Does science recognize love?

Every society has a romantic tradition, and the desire to form a long and (hopefully) lasting love with another human being is apparently an intrinsic part of being human. But while monogamy seems to be the ideal for most people, attaining that ideal is easier said than done. Like it or not, humans aren't likely to stay with one romantic partner for their entire lives. No matter how a society chooses to define marriage, nearly half of all such partnerships end in divorce.

Science cannot prove that your spouse loves you. When asked why so-and-so loves you, you may cite precedent (times when their behavior demonstrates their love for you) but this is a particular type of historical truth. There is no scientific test that can confirm a lifetime of experience of knowing a person.


Rubin (1970) introduced and validated a social-psychological construct of romantic love.
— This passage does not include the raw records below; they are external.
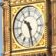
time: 10:28
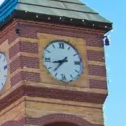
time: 8:37
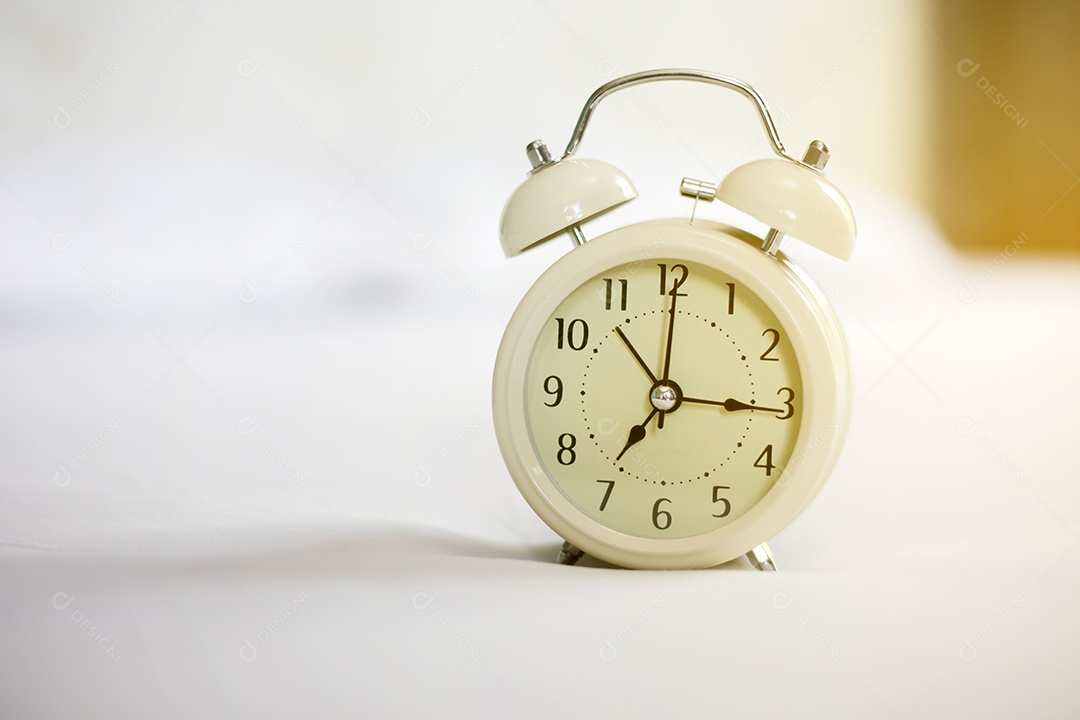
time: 7:15
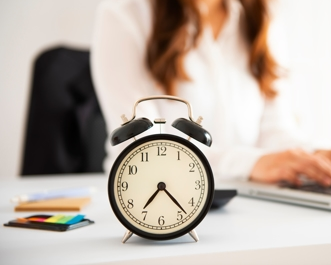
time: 7:23
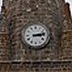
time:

Sternberg (1986) also came up with another theory called the Triangular Theory of Love.

In marketing, we also have a construct called Brand love. Based on the pioneering work of Rubin as well as that of other researchers, Carroll and Ahuvia (2006) proposed the brand love scale. This scale assesses satisfied consumers' passionate emotional attachment to particular brands and is is measured using 10 items or statements.

See:

Rubin, Z. (1970). Measurement of Romantic Love. Journal of Personality and Social Psychology, 16 (2), 265-273.

Sternberg, R. J. (1986). A Triangular Theory of Love. Psychological Review, 93, (2), 119-135.
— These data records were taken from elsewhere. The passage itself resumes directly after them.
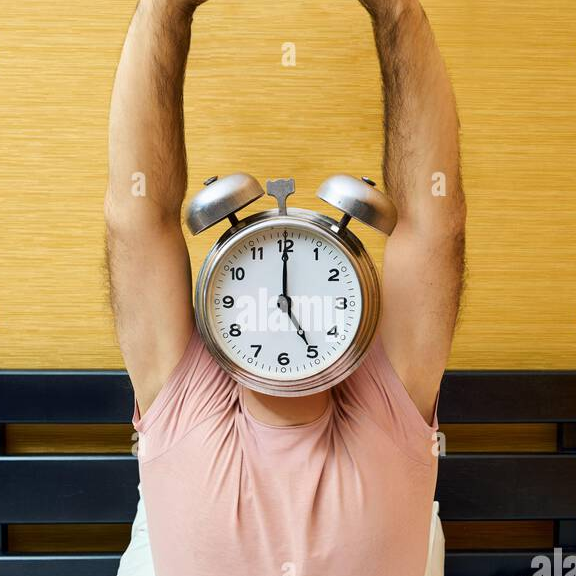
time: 5:00
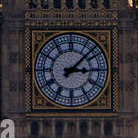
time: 3:07
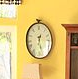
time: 12:27
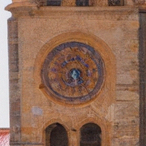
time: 4:26
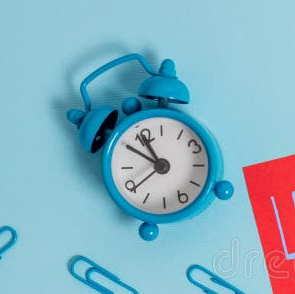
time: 10:50
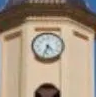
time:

Carroll, B.A. and Ahuvia, A.C., 2006. Some antecedents and outcomes of brand love. Marketing letters, 17(2), pp.79-89.


Can it be observed? Yes.  Can it be studied? Yes.  Can it be measured? Well, things about it can be measured: physiological reactions, emotional self-reports, long-term health effects.

Yes, science believes in love, because it can be demonstrated, observed, and tested.  There are some horrific experiments on primates about depriving them of parental love.  The results were so dramatic and horrible that they changed regulations on animal experimentation.
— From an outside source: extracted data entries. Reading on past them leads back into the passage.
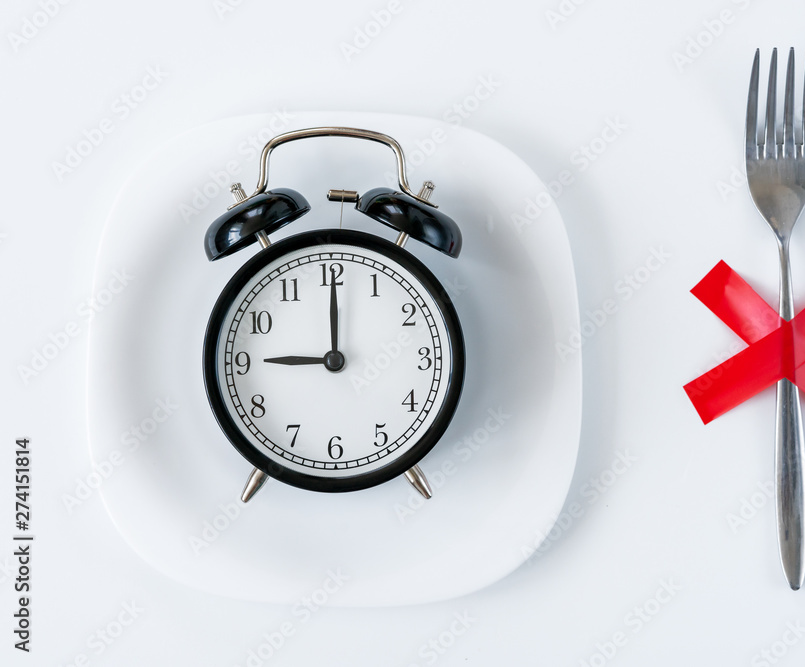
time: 9:00
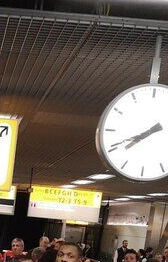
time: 7:40
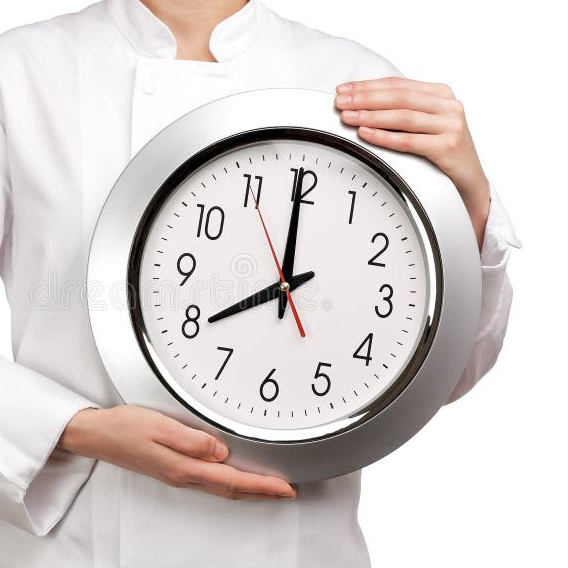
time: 7:59
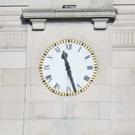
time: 11:26
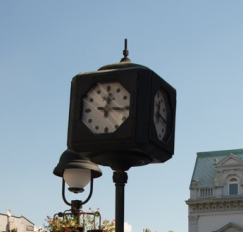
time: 12:16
We can demonstrate love in MRIs, in skin galvanic response and heart rate, in both long-term and short-term hormonal responses.  We can do longitudinal epidemiological studies about the positive and negative effects of different forms of relationships.

We can show affection and love relationships in social animals as diverse as crows and rats.  We can observe cross-species altruistic behavior.

Science recognizes many different forms of love.

Fabulous question! I need a minute to enjoy it! Thank you very much for asking it.

YES. It is measurable scientifically. My knowledge is very limited on the science itself. Kinetic energy of the human body is measurable and I they are able to measure intimate love energy, and if memory serves me, measuring compassionate love was a challenge but again, I'm ignorant about the science itself. But I know the answer is Yes. Absolutely is scientifically detectable and measurable. At what levels, how, etc... Find out, and share it with everyone. Would be good to know more about it. Thank you for such a great question.


There is scientific research on love. There are even pop-science books summarizing the research every once in a while, such as: Amazon.com: Falling in Love: Why We Choose the Lovers We Choose (9780415951876): Ayala Malach Pines: Books

But there isn't a definitive scientific measure for "being in love", if that's what you mean by "recognizing love". They measure self-reported interest in a partner, or call-back rates, or pulse and sweating.


yes, even science believe that..

The Science of Love

  • There are three phases to falling in love and different hormones are involved at each stage.
  • Events occurring in the brain when we are in love have similarities with mental illness.
  • When we are attracted to somebody, it could be because subconsciously we like their genes.
  • Smell could be as important as looks when it comes to the fanciability factor. We like the look and smell of people who are most like our parents.